Fabian war zwei Jahre jung, als die Mauer fiel. In der DDR geboren, wuchs der 35-jährige Mitarbeiter des öffentlichen Dienstes in der Bundesrepublik auf. Fabian steht an einem der Büchertische, welche von den Veranstaltern errichtet wurden und auf denen größtenteils verlagseigene Werke angeboten werden. Fabian blättert in dem Buch »Krieg im Osten« von Klaus Henning und meint, »Lenins Imperialismus-Theorie ist doch von beklemmender Aktualität«. Fabian wünscht sich eine kämpferische Linke, die bereit ist, innerstädtische Szeneblasen zu verlassen, um auch in Ostdeutschland auf dem Lande wieder Akzeptanz zu finden. Der junge Mann geht nicht davon aus, dass seine Meinung aktuell mehrheitsfähig ist, stellt aber im Freundes- und Bekanntenkreis fest, dass die von Medien und Politik völlig einseitig gezeichnete Sicht auf die Ereignisse in der Ukraine zu bröckeln beginnt.

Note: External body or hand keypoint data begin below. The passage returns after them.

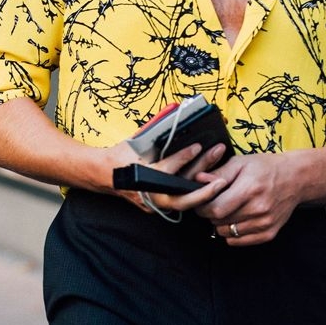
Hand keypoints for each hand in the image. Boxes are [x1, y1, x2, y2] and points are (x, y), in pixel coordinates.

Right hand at [106, 140, 229, 213]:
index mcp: (143, 179)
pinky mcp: (164, 207)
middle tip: (219, 158)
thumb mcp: (136, 142)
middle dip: (204, 176)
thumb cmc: (121, 157)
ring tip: (220, 166)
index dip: (183, 158)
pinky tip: (212, 176)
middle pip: (183, 190)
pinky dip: (197, 188)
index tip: (197, 146)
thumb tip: (175, 117)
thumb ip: (155, 133)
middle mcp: (152, 196)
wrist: (106, 176)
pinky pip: (184, 198)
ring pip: (186, 196)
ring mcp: (158, 205)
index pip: (166, 170)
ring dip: (205, 182)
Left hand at [198, 153, 300, 245]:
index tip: (202, 201)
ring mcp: (264, 223)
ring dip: (221, 224)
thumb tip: (197, 180)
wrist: (296, 178)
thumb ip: (218, 173)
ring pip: (226, 233)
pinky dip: (232, 233)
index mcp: (249, 189)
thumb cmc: (266, 168)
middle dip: (211, 214)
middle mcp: (258, 208)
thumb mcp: (241, 163)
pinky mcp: (269, 233)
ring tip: (228, 210)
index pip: (215, 209)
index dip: (203, 207)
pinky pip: (238, 241)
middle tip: (215, 203)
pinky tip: (237, 220)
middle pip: (219, 222)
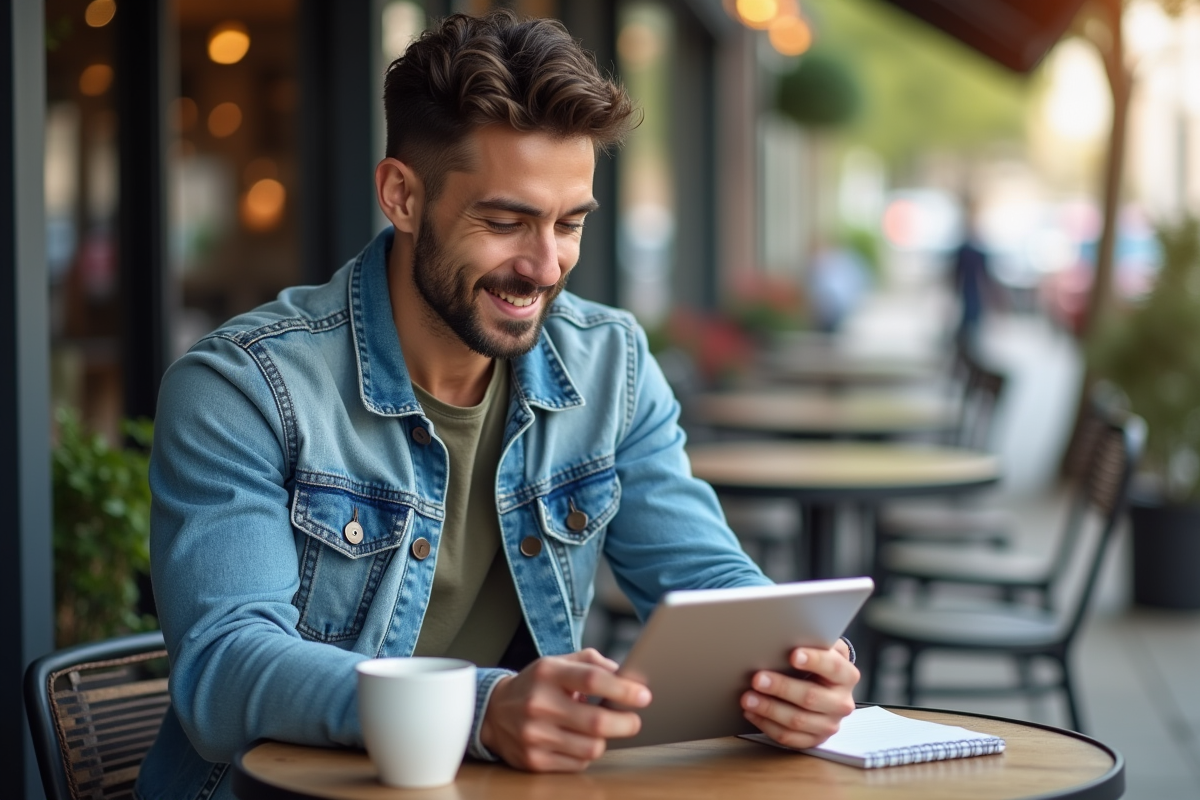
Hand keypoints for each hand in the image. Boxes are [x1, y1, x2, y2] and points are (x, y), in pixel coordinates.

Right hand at [480, 648, 651, 771]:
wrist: (493, 712)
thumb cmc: (536, 685)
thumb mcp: (558, 662)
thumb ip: (592, 662)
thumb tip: (626, 676)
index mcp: (548, 673)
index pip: (593, 680)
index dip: (624, 689)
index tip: (643, 695)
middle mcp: (539, 704)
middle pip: (597, 721)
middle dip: (626, 723)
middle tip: (634, 720)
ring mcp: (535, 735)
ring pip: (591, 748)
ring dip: (605, 740)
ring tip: (601, 729)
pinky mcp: (534, 760)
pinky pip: (578, 764)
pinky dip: (586, 754)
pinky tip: (580, 741)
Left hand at [740, 639, 858, 749]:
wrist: (827, 687)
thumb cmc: (819, 662)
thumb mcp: (823, 648)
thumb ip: (814, 640)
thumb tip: (790, 629)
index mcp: (847, 676)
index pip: (833, 667)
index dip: (814, 660)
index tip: (793, 654)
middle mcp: (841, 702)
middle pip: (811, 697)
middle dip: (782, 687)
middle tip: (757, 678)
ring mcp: (829, 724)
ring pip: (797, 721)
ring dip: (769, 709)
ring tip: (747, 698)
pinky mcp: (814, 739)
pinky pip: (789, 738)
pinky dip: (767, 725)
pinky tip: (752, 713)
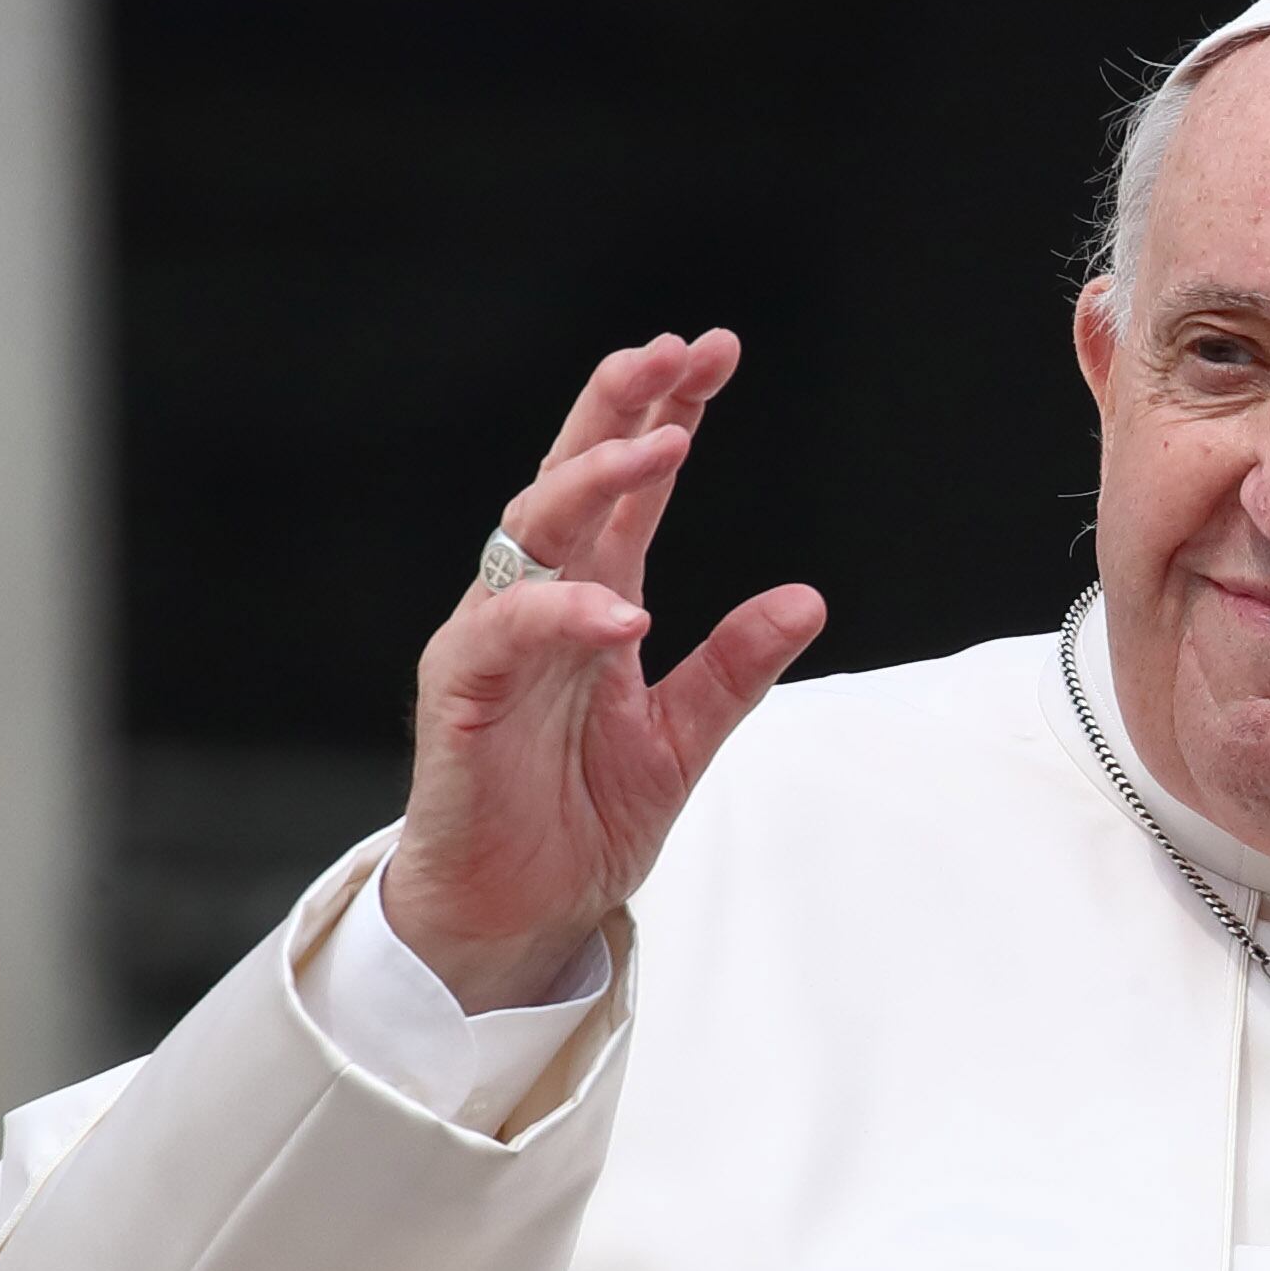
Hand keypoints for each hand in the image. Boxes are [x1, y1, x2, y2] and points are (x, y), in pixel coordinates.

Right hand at [385, 329, 825, 1010]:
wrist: (514, 918)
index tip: (716, 353)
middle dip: (620, 405)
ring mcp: (495, 641)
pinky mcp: (462, 696)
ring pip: (532, 529)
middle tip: (674, 352)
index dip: (667, 412)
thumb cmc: (580, 819)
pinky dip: (564, 614)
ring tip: (663, 443)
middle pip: (572, 475)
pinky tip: (620, 610)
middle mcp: (538, 600)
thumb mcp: (684, 739)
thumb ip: (736, 669)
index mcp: (593, 596)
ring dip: (595, 479)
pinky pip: (506, 635)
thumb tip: (807, 599)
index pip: (631, 485)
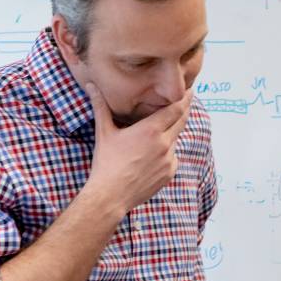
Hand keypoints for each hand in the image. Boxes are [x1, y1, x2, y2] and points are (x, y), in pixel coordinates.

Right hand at [84, 82, 192, 212]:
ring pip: (175, 139)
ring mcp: (169, 159)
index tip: (190, 90)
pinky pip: (172, 157)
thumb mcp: (104, 132)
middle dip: (184, 110)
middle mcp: (165, 143)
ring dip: (171, 133)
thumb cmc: (106, 163)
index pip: (176, 109)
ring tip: (160, 131)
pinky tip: (152, 155)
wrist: (111, 195)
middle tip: (186, 100)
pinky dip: (166, 152)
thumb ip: (101, 107)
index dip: (185, 98)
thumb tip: (91, 86)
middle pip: (182, 121)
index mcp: (151, 130)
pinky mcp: (170, 173)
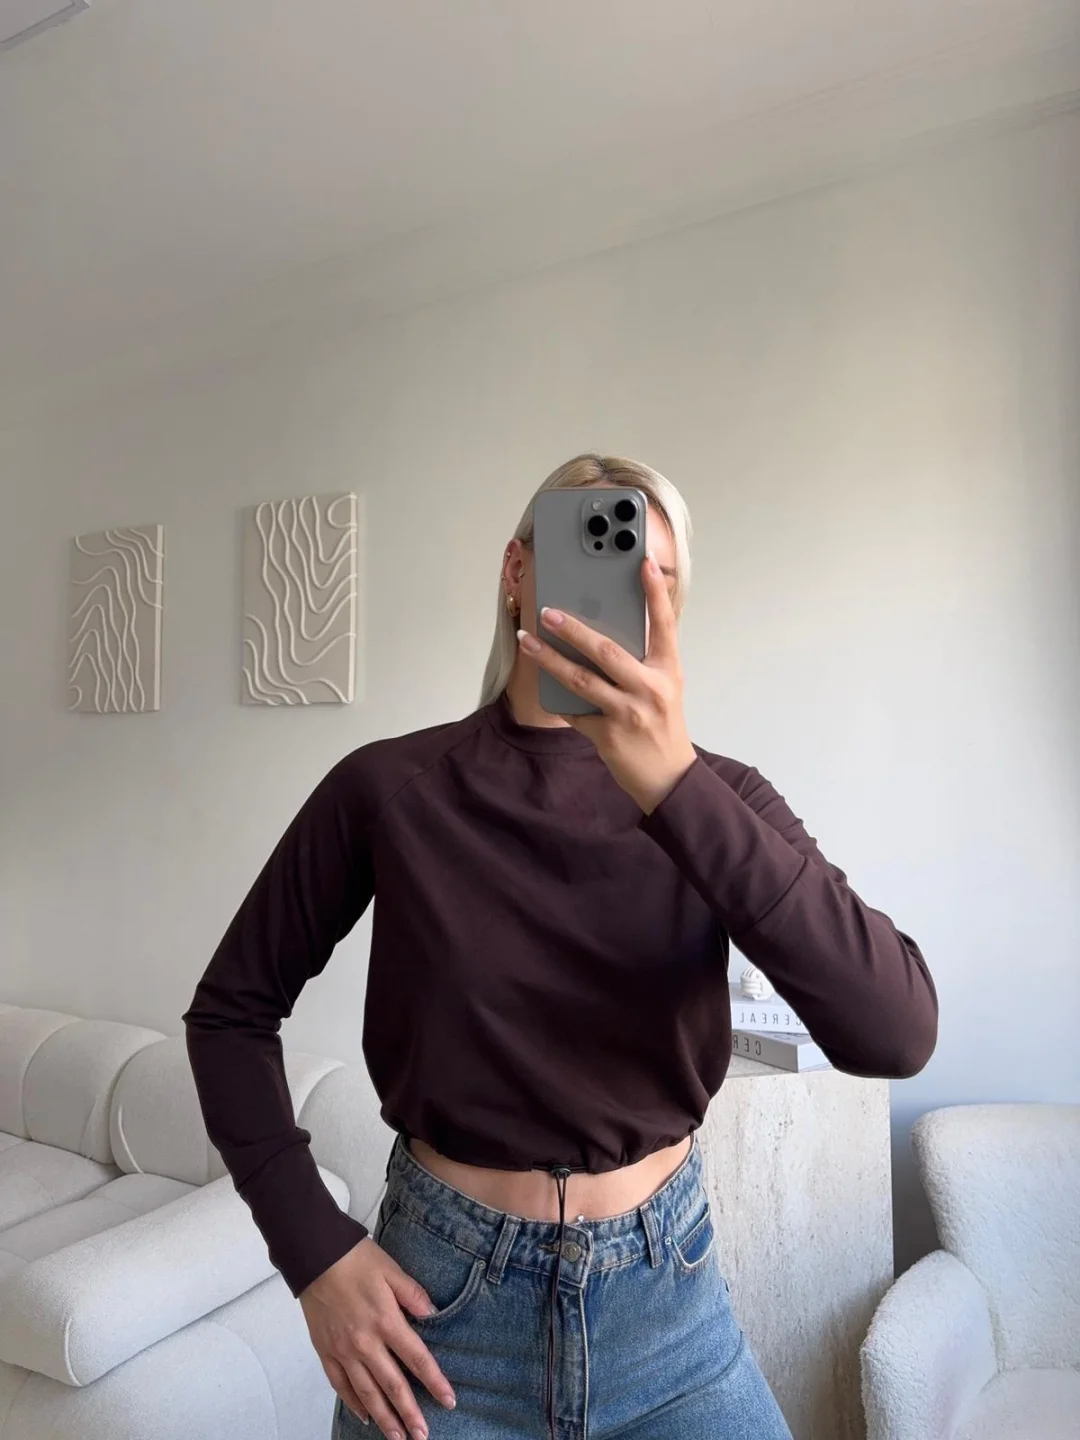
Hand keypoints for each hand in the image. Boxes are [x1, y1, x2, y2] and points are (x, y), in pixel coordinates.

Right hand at [300, 1236, 455, 1439]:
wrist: (315, 1256)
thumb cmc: (355, 1259)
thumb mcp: (392, 1270)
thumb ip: (413, 1294)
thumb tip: (433, 1314)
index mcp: (386, 1321)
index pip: (417, 1359)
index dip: (435, 1382)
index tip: (449, 1401)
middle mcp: (365, 1342)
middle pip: (392, 1386)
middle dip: (410, 1414)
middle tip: (423, 1436)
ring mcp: (343, 1350)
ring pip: (367, 1393)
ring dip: (384, 1418)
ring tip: (398, 1437)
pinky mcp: (325, 1351)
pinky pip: (341, 1385)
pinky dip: (353, 1403)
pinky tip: (365, 1416)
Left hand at [517, 552, 696, 813]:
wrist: (668, 778)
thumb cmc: (663, 725)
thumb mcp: (664, 686)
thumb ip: (643, 659)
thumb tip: (603, 629)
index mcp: (667, 671)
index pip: (664, 624)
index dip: (655, 592)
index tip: (644, 563)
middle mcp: (650, 689)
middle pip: (608, 651)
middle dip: (574, 629)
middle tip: (548, 611)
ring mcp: (628, 713)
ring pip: (581, 680)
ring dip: (549, 658)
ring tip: (527, 640)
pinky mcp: (608, 735)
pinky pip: (574, 711)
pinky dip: (556, 697)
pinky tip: (540, 681)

Zakhar Popovich ist als Diskussionsteilnehmer zur Konferenz gereist. Der Ukrainer aus Kiew, ein Sozialwissenschaftler und Mitbegründer linker Organisationen, lebt seit Kriegsbeginn im polnischen Kraków. Popovich, der innerhalb der linken Szene nicht unumstritten ist, kritisiert die ukrainische Regierung heftig, plädiert aber gleichzeitig für die Lieferung schwerer Waffen, um die militärische Niederlage der Russen herbeizuführen. Er selbst möchte an diesen Kämpfen nicht teilnehmen, denn er plant eine Übersiedlung in die USA, um dort seine akademischen Studien fortzuführen. Diese Positionen von Popovich werden nicht von den Veranstaltern der Konferenz geteilt.

Barbara F., eine wissbegierige Endfünfzigerin, war Mitglied der SED und der PDS. »Mir ist heute, mehr als 30 Jahre nach dem Ende der DDR bewusst, dass der Kapitalismus keine Zukunft hat«, sagt sie. Barbara kam nach der Wende über mehrere Umwege zunächst zur SAG, der sozialistischen Arbeitergruppe, aus der später »Linksruck«, dann Marx21 wurde. Das Studium der Werke Trotzkis hat ihr die Aufarbeitung der DDR-Geschichte sowie deren Scheitern ermöglicht. In letzter Zeit habe sie sich allerdings etwas zurückgenommen, da auch bei Marx21 eine nach ihrer Meinung zu starke Betonung identitätspolitischer Fragen stattgefunden habe.

Als am Sonntagabend die Party beginnt, auf die sich ein Großteil der Gäste schon lange freut, kommt dem Beobachter angesichts der jugendlichen Dynamik ein Zitat von Leo Trotzki in den Sinn, welches er in seinem Testament formuliert hatte: »Das Leben ist schön. Die kommende Generation möge es reinigen von allem Bösen, von Unterdrückung und Gewalt und es voll genießen!« Es ist aber bekannt, dass es sich dabei nur um eine Momentaufnahme handelte.